Lamborghini is most known for their ridiculous mid-engined supercars, but people forget that they’ve dabbled in all sorts of genres over the decades. The first Lambos were front-engined GTs; there was the famous Hummer-esque LM002; and then there was this.
This is the Lamborghini Portofino. It’s a sedan, but it has four scissor doors in case there’s any doubt as to its Lamborghini heritage. It also has a 3.5-liter V8 stuffed behind the back seats.
And if you take a close look at it, you might start to think, “Huh… that looks a lot like the Dodge Intrepid and the other Chrysler LH cars from the 90s.” There’s a reason for that!
(Welcome to Long Lost Concept Cars, our semi-regular series on Fridays where we highlight amazing concepts from years past that never made it to production — but maybe should have.)
You could say that technically, the Portofino never really should have had a Lamborghini badge at all, since it started life as a Chrysler. Though the Portofino debuted at the 1987 Frankfurt Motor Show, it started life a year earlier under Chrysler designer Kevin Verduyn. He called it the Chrysler Navajo, but it never moved beyond the clay model stage.
Then in 1987, for reasons known only to him and perhaps his spiritual advisor, Chrysler head honcho Lee Iacocca spearheaded the company’s purchase of the perpetually financially troubled Lamborghini. (Actually, the word at the time was that Iacocca wanted Chrysler to shed its blue collar image and go more international; these days, it’s the Italians that own them.)
According to Car Design News, then-Chrysler executive vice president Bob Lutz saw a lot of potential in Verduyn’s design and ordered a few tweaks to be made so it could show up as a Lamborghini concept in Frankfurt.
The design may have been all-Chrysler, but it had Lamborghini guts through and through. While it never saw production in this form, its eventual final version would have a huge impact on the way cars were designed.
What was it? A four door, four seat, concept car built on a stretched Lamborghini Jalpa chassis.
What were the specs? The Portofino was mid-engined and rear-wheel drive and boasted the 3.5-liter SOHC V8 also borrowed from the Jalpa. It also had a five-speed manual gearbox. It’s not clear if any zero to 60 mph times or other specs were ever quoted.
What else made it special? The car is most significant because its design featured a cabin that was stretched to the front and rear with wheels moved close to the corners, maximizing interior space in a way that was later termed “cab forward.” This design would form the genesis of the Chrysler LH-platform cars of the 90s and 2000s like the Intrepid, Chrysler LHS and Eagle Vision (Bonus points to anyone who remembers the Eagle Vision.)
What did it look like on the inside? Roomy, thanks to the cab forward design! The long center console didn’t make it to the later cars, but the rest of it looks very handsome and progressive for its time.

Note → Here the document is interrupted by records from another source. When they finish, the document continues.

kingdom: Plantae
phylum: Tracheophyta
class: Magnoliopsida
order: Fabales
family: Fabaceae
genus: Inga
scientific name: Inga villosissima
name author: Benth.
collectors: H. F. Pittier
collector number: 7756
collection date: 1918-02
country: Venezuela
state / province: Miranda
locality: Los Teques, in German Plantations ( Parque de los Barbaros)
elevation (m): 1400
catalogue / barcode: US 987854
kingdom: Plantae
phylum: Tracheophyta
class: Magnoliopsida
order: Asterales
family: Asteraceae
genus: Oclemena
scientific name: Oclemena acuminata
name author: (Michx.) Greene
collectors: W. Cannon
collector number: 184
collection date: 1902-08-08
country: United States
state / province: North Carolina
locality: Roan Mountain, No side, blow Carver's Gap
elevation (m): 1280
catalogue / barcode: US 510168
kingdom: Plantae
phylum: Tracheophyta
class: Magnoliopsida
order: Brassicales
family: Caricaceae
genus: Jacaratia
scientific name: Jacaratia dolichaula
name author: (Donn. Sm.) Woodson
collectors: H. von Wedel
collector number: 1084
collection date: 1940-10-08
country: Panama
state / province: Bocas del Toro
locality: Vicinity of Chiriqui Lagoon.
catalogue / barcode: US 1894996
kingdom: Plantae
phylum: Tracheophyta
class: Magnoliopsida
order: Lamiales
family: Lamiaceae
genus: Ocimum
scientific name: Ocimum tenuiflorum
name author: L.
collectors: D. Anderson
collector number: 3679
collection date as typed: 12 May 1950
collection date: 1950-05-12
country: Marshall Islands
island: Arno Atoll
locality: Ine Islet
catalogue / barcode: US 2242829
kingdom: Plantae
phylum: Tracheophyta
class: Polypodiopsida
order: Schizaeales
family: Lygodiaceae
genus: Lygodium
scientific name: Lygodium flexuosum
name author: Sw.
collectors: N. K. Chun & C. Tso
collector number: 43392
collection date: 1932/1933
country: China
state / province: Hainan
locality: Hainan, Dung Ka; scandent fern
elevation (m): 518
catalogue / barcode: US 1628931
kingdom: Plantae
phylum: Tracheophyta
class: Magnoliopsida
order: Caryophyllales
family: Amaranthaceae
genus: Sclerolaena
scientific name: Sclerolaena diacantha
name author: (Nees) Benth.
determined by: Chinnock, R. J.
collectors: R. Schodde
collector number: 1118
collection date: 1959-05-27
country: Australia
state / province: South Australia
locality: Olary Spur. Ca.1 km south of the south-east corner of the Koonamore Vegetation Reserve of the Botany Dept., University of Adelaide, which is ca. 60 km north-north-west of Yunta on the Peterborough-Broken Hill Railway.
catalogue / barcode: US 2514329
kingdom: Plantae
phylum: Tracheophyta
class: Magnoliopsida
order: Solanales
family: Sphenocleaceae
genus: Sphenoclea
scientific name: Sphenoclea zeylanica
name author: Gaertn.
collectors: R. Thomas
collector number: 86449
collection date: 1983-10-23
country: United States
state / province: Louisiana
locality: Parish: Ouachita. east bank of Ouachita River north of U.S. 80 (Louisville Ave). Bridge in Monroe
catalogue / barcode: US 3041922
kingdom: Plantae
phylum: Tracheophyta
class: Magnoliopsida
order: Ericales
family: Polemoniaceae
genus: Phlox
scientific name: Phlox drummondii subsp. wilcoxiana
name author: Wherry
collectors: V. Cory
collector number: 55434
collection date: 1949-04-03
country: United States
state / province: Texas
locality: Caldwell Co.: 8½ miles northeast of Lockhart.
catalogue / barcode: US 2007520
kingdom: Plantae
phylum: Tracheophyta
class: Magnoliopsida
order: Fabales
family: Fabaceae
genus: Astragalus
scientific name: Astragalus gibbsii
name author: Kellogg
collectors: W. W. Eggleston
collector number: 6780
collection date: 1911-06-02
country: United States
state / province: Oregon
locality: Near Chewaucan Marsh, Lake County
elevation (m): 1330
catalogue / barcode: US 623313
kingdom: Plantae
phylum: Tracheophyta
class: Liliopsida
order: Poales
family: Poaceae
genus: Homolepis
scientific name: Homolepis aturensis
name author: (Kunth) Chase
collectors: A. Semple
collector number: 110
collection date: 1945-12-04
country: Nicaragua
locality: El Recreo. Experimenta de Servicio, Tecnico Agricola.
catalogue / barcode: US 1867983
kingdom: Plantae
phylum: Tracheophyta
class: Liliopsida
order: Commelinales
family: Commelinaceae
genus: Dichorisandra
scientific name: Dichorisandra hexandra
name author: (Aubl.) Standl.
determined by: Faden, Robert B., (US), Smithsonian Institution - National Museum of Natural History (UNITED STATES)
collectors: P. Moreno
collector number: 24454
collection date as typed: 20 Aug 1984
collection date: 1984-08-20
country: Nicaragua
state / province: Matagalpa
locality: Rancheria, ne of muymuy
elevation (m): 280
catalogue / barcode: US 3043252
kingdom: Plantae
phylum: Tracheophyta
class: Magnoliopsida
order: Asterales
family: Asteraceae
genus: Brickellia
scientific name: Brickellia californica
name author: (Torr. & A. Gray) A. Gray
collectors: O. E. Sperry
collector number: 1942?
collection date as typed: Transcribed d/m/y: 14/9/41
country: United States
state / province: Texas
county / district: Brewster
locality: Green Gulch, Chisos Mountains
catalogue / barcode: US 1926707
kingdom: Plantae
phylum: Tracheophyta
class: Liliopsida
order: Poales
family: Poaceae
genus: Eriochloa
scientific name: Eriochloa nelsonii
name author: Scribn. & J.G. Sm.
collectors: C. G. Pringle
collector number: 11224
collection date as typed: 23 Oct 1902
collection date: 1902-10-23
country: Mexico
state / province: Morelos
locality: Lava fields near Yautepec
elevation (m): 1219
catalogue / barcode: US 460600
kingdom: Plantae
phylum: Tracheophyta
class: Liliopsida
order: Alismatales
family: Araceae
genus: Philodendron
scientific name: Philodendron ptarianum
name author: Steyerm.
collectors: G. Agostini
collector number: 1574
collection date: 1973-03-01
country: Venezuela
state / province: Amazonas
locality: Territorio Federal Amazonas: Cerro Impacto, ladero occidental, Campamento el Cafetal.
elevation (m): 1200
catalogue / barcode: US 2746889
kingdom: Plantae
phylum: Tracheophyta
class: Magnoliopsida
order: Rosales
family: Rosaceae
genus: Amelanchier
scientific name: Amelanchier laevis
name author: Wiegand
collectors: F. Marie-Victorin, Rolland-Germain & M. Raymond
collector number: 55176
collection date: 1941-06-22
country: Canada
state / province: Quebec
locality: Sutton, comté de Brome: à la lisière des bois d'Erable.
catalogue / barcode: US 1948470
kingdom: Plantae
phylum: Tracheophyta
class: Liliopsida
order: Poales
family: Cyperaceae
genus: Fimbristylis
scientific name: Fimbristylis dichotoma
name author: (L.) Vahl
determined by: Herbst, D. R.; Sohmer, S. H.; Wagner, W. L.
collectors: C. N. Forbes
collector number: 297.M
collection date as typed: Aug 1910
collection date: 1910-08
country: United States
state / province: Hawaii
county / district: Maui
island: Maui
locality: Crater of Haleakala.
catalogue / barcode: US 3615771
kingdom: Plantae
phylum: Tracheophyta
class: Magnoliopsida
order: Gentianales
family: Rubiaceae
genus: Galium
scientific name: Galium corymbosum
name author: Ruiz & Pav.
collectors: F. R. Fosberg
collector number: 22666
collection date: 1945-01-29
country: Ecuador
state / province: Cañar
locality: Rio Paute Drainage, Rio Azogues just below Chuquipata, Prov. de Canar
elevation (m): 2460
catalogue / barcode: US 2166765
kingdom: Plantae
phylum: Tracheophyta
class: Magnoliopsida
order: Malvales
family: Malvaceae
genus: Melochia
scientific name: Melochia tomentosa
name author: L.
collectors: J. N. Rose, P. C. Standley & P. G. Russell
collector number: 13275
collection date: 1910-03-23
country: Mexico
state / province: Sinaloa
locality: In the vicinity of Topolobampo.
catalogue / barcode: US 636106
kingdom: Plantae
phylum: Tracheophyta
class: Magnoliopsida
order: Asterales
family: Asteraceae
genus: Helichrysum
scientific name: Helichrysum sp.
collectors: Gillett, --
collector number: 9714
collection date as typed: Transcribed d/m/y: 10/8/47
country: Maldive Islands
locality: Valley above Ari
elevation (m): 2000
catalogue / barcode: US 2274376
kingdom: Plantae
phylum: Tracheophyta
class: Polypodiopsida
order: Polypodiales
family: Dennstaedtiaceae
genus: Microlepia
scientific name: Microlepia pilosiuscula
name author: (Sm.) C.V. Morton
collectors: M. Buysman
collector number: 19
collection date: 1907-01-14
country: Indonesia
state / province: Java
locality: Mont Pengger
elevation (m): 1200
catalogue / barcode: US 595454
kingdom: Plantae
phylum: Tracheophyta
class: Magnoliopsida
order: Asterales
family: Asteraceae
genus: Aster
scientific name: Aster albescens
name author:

Did it actually run? No clue. Given that it was based on a Jalpa chassis and had that car’s engine, maybe.
Was it ever planned for production? Car Design News reports that the folks within Lamborghini were unimpressed with the design and called it the “Big Potato.” That’s mean. But it didn’t matter what they thought, because Chrysler loved the design and so did the auto industry as a whole. The Portofino garnered several awards and was greenlit for production as a Chrysler.
Should it have been produced? As a Lamborghini, with the mid-engine layout, scissor doors and the manual? Who knows. It certainly would have been outrageous enough for the time. If Lamborghini could make their crazy 4×4 military-looking LM002, then why not this?
But then again, the Portofino did see the light of day in 1993, just with drastic changes to make it palatable and produceable as a mainstream, midsize family car. The mid-engine architecture was dumped in favor of a front-engine, front-wheel drive platform developed from AMC/Renault/Eagle.
I feel like the LH cars sometimes don’t get enough credit. They were sleek, high-tech and extremely innovative for their time, and they were enough of a sales success to help Chrysler through some tough financial times in the 1990s. The platform stuck around until the mid-2000s too, so they got some mileage out of it.
It is kind of funny to think that the Dodge Intrepid driven by your middle-manager dad back in the day started life with a Lamborghini engine behind its seats. Those cars ended up with a more interesting heritage than most family sedans get.